Two men see each other across a busy street. They were once the best of friends, but they haven’t seen each other much since college. They share a meal, catch up on old times, and park a few blocks away from where the Prime Minister’s motorcade will be heading down the main street of Sendai. That’s when Morita (Hidetaka Yoshioka) reluctantly explains to Aoyagi (Masato Sakai) all of the following: he impregnated a slot jockey, fell into massive debt, and went to the yakuza to bail him out. His final assignment: bring Aoyagi to the site of the Prime Minister’s assassination, to let him be this plot’s Lee Harvey Oswald.

Before Aoyagi can ask any follow-up questions, a bomb explodes (both literally and figuratively), and he’s on the run. The propulsive opening scenes of Golden Slumber introduce a film that’s unwilling to pigeonhole itself in any genre. Part conspiracy thriller, part action, part comedy, and part romantic drama, writer/director Yoshihiro Nakamura does a great job balancing tonal shifts that would have seemed jarring or unearned in less skilled hands.

Why Aoyagi? As characters frequently point out throughout the film, it’s all about image. Two years earlier, the mild-mannered deliveryman became a minor celebrity when he rescued pop star Rinka (Shihori Kanjiya) from a burglar. Aoyagi eventually theorizes that people like it when a hero falls from grace. Suddenly, Aoyagi finds himself teaming up with a mobster (Yasushi Hodogaya) and a serial killer (Gaku Hamada) in order to elude authorities and attempt to clear his name.

In the midst of the chaos is a much more complex story about friendships in decay. Years ago, in college, Aoyagi and Morita formed the Food Culture Research Club with friends Haruko (Yuko Takeuchi) and Kazu (Gekidan Hitori). Well-utilized flashbacks explore the closeness of their past and contrast it—quite starkly, at times—with their present-day fragmentation. Although they all remain in Sendai, their lives have pushed them away from each other. The assassination conspiracy forces Aoyagi to return to Haruko and Kazu for help. Nakamura shows no fear in portraying this as a difficult, awkward experience for all involved. This is a group with many unresolved issues, which need to be confronted head-on in order for Aoyagi to survive. For the characters, this dynamic serves as a wonderful core that instantly makes them more interesting than they would be otherwise.

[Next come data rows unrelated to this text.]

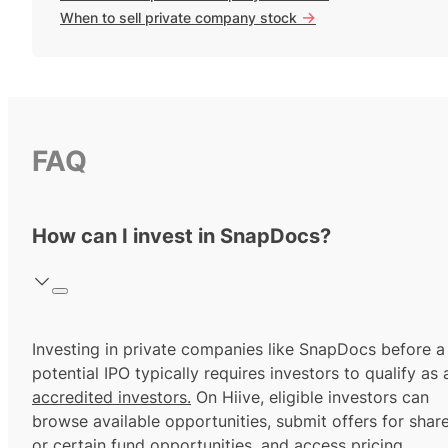
->
When to sell private company stock
FAQ
How can I invest in SnapDocs?
Investing in private companies like SnapDocs before a
potential IPO typically requires investors to qualify as 
accredited investors.
On Hiive, eligible investors can
browse available opportunities, submit offers for shar
or certain fund opportunities, and access pricing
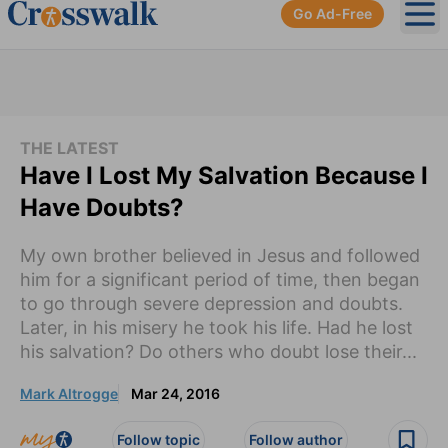
Go Ad-Free
Ope
THE LATEST
Have I Lost My Salvation Because I
Have Doubts?
My own brother believed in Jesus and followed
him for a significant period of time, then began
to go through severe depression and doubts.
Later, in his misery he took his life. Had he lost
his salvation? Do others who doubt lose their...
Mark Altrogge
Mar 24, 2016
Follow topic
Follow author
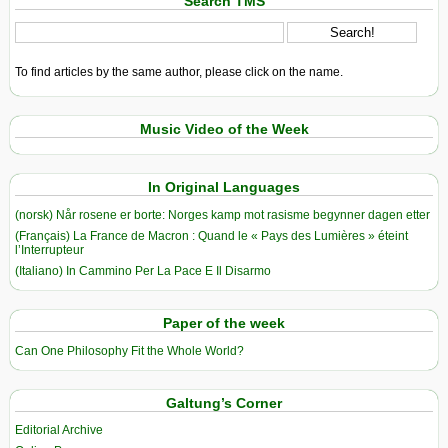
Search TMS
To find articles by the same author, please click on the name.
Music Video of the Week
In Original Languages
(norsk) Når rosene er borte: Norges kamp mot rasisme begynner dagen etter
(Français) La France de Macron : Quand le « Pays des Lumières » éteint
l’Interrupteur
(Italiano) In Cammino Per La Pace E Il Disarmo
Paper of the week
Can One Philosophy Fit the Whole World?
Galtung’s Corner
Editorial Archive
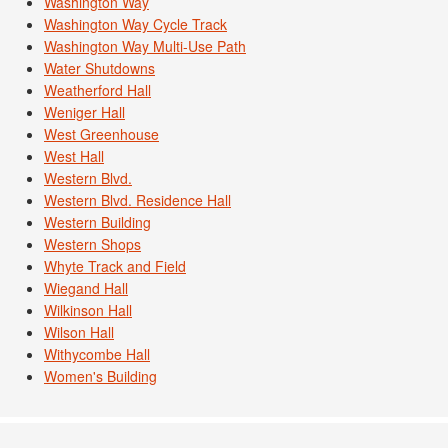
Washington Way
Washington Way Cycle Track
Washington Way Multi-Use Path
Water Shutdowns
Weatherford Hall
Weniger Hall
West Greenhouse
West Hall
Western Blvd.
Western Blvd. Residence Hall
Western Building
Western Shops
Whyte Track and Field
Wiegand Hall
Wilkinson Hall
Wilson Hall
Withycombe Hall
Women's Building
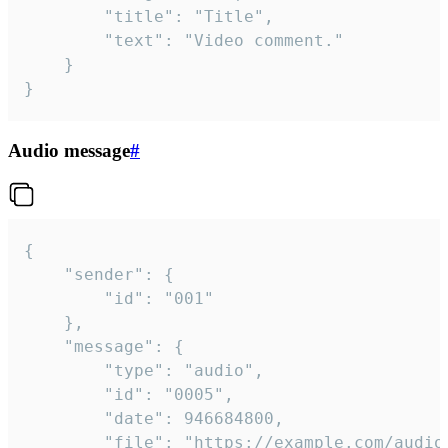
		"title": "Title",

		"text": "Video comment."

	}

}
Audio message
#
{

	"sender": {

		"id": "001"

	},

	"message": {

		"type": "audio",

		"id": "0005",

		"date": 946684800,

		"file": "https://example.com/audio.mp3",
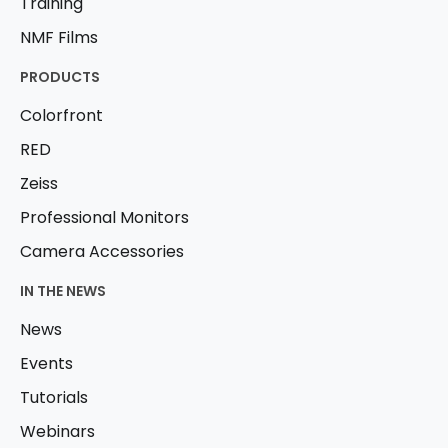
Training
NMF Films
PRODUCTS
Colorfront
RED
Zeiss
Professional Monitors
Camera Accessories
IN THE NEWS
News
Events
Tutorials
Webinars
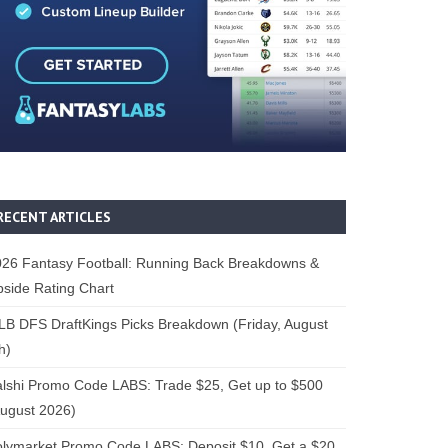
RECENT ARTICLES
26 Fantasy Football: Running Back Breakdowns &
side Rating Chart
B DFS DraftKings Picks Breakdown (Friday, August
h)
lshi Promo Code LABS: Trade $25, Get up to $500
ugust 2026)
lymarket Promo Code LABS: Deposit $10, Get a $20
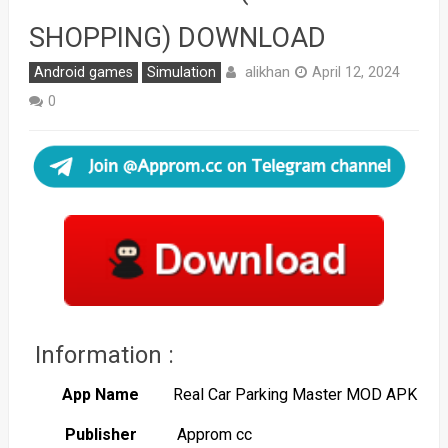
SHOPPING) DOWNLOAD
alikhan
Android games
Simulation
April 12, 2024
0
Information :
App Name
Real Car Parking Master MOD APK
Publisher
Approm cc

Mostly, though, the film is a fast-paced thriller with some great comedic moments. Take, for instance, the moment a terrified Aoyagi returns to his apartment to watch news coverage of the assassination. He learns the Prime Minister was killed by a bomb planted inside a radio-controlled helicopter. “The assassin,” the newsreader declares, “must be very experienced with RC helicopters.” The film then cuts to Aoyagi’s reaction, and for the first time we discover a wall filled with RC helicopters. They, of course, belong to his girlfriend (Saki Aibu), whom Morita has warned him not to trust. “Has she ever told you to hand out flyers?” he asked Aoyagi, deftly referencing Lee Harvey Oswald’s alleged activism.

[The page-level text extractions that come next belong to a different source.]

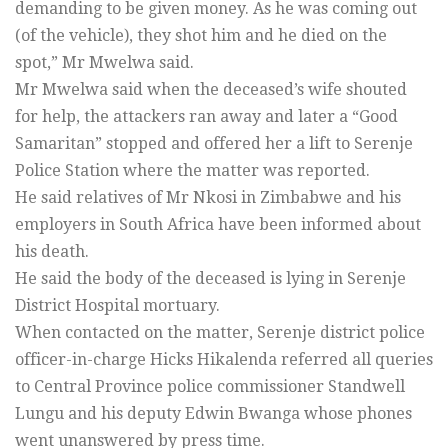
demanding to be given money. As he was coming out
(of the vehicle), they shot him and he died on the
spot,” Mr Mwelwa said.
Mr Mwelwa said when the deceased’s wife shouted
for help, the attackers ran away and later a “Good
Samaritan” stopped and offered her a lift to Serenje
Police Station where the matter was reported.
He said relatives of Mr Nkosi in Zimbabwe and his
employers in South Africa have been informed about
his death.
He said the body of the deceased is lying in Serenje
District Hospital mortuary.
When contacted on the matter, Serenje district police
officer-in-charge Hicks Hikalenda referred all queries
to Central Province police commissioner Standwell
Lungu and his deputy Edwin Bwanga whose phones
went unanswered by press time.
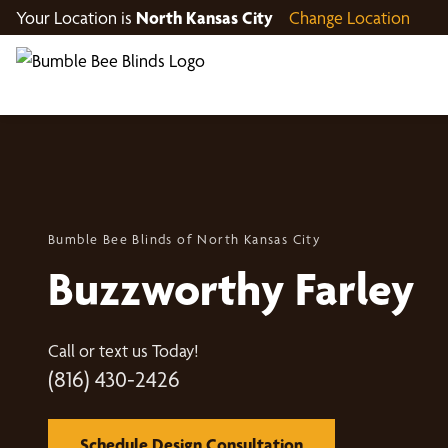
Your Location is
North Kansas City
Change Location
Bumble Bee Blinds of North Kansas City
Buzzworthy Farley
Call or text us Today!
(816) 430-2426
Schedule Design Consultation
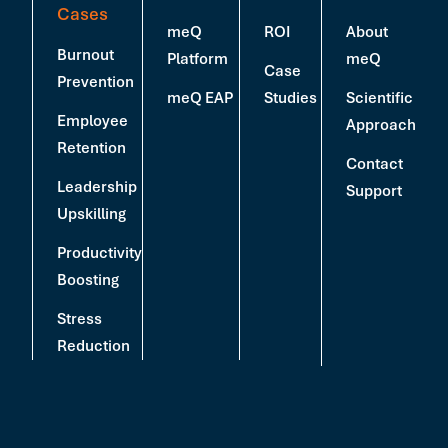
Cases
meQ
ROI
About
Burnout
Platform
meQ
Case
Prevention
meQ EAP
Studies
Scientific
Employee
Approach
Retention
Contact
Leadership
Support
Upskilling
Productivity
Boosting
Stress
Reduction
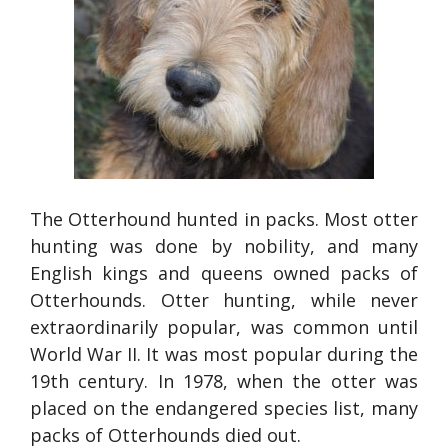
The Otterhound hunted in packs. Most otter
hunting was done by nobility, and many
English kings and queens owned packs of
Otterhounds. Otter hunting, while never
extraordinarily popular, was common until
World War II. It was most popular during the
19th century. In 1978, when the otter was
placed on the endangered species list, many
packs of Otterhounds died out.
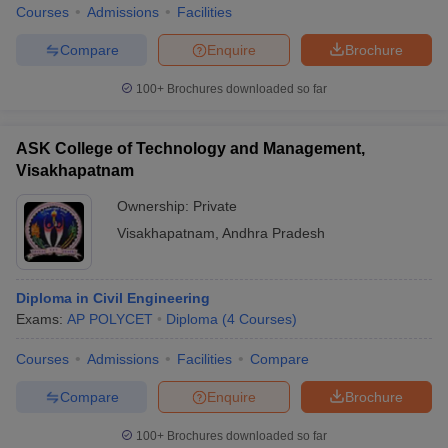
Courses
Admissions
Facilities
Compare
Enquire
Brochure
100+
Brochures downloaded so far
ASK College of Technology and Management,
Visakhapatnam
Ownership:
Private
Visakhapatnam
,
Andhra Pradesh
Diploma in Civil Engineering
Exams:
AP POLYCET
Diploma
(
4
Courses
)
Courses
Admissions
Facilities
Compare
Compare
Enquire
Brochure
100+
Brochures downloaded so far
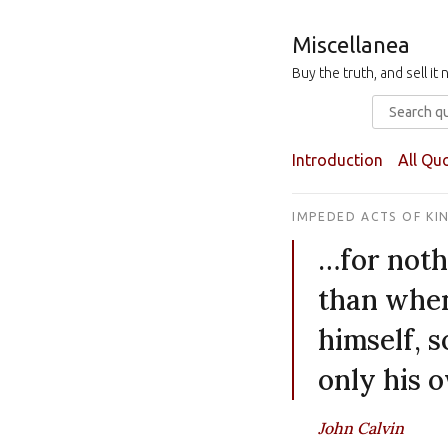
Miscellanea
Buy the truth, and sell i
Introduction
All Qu
IMPEDED ACTS OF KI
…for noth
than when
himself, s
only his 
John Calvin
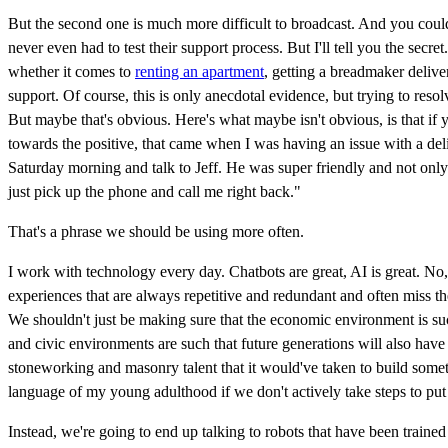
But the second one is much more difficult to broadcast. And you could 
never even had to test their support process. But I'll tell you the secr
whether it comes to
renting an apartment
, getting a breadmaker delive
support. Of course, this is only anecdotal evidence, but trying to res
But maybe that's obvious. Here's what maybe isn't obvious, is that if y
towards the positive, that came when I was having an issue with a del
Saturday morning and talk to Jeff. He was super friendly and not only 
just pick up the phone and call me right back."
That's a phrase we should be using more often.
I work with technology every day. Chatbots are great, AI is great. No, 
experiences that are always repetitive and redundant and often miss th
We shouldn't just be making sure that the economic environment is such
and civic environments are such that future generations will also have
stoneworking and masonry talent that it would've taken to build somet
language of my young adulthood if we don't actively take steps to put t
Instead, we're going to end up talking to robots that have been train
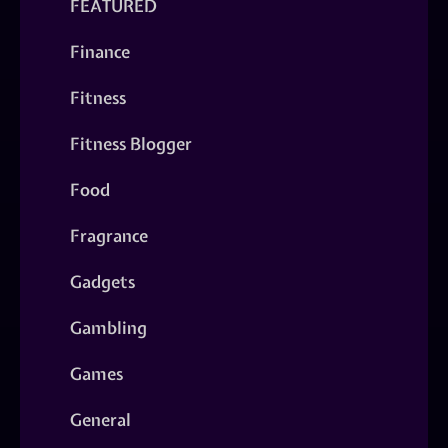
FEATURED
Finance
Fitness
Fitness Blogger
Food
Fragrance
Gadgets
Gambling
Games
General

The film also includes one of the most novel character traits I’ve ever seen in a chase-filled thriller: the main character is a deliveryman, with unparalleled knowledge of Sendai’s nooks and crannies. As a criminal, Aoyagi’s inept—because he’s not one—but a deliveryman is probably the only “citizen” who could flee the authorities with such resourcefulness.

Golden Slumber, for all its charms, is just a tad overstuffed with subplots and characters. It overstays its welcome at 140 minutes, but not by much. Moments and even entire characters could be cut without impacting the story, but it’s still a tremendously entertaining film. Even the extraneous material form pieces in a large, eminently satisfying puzzle.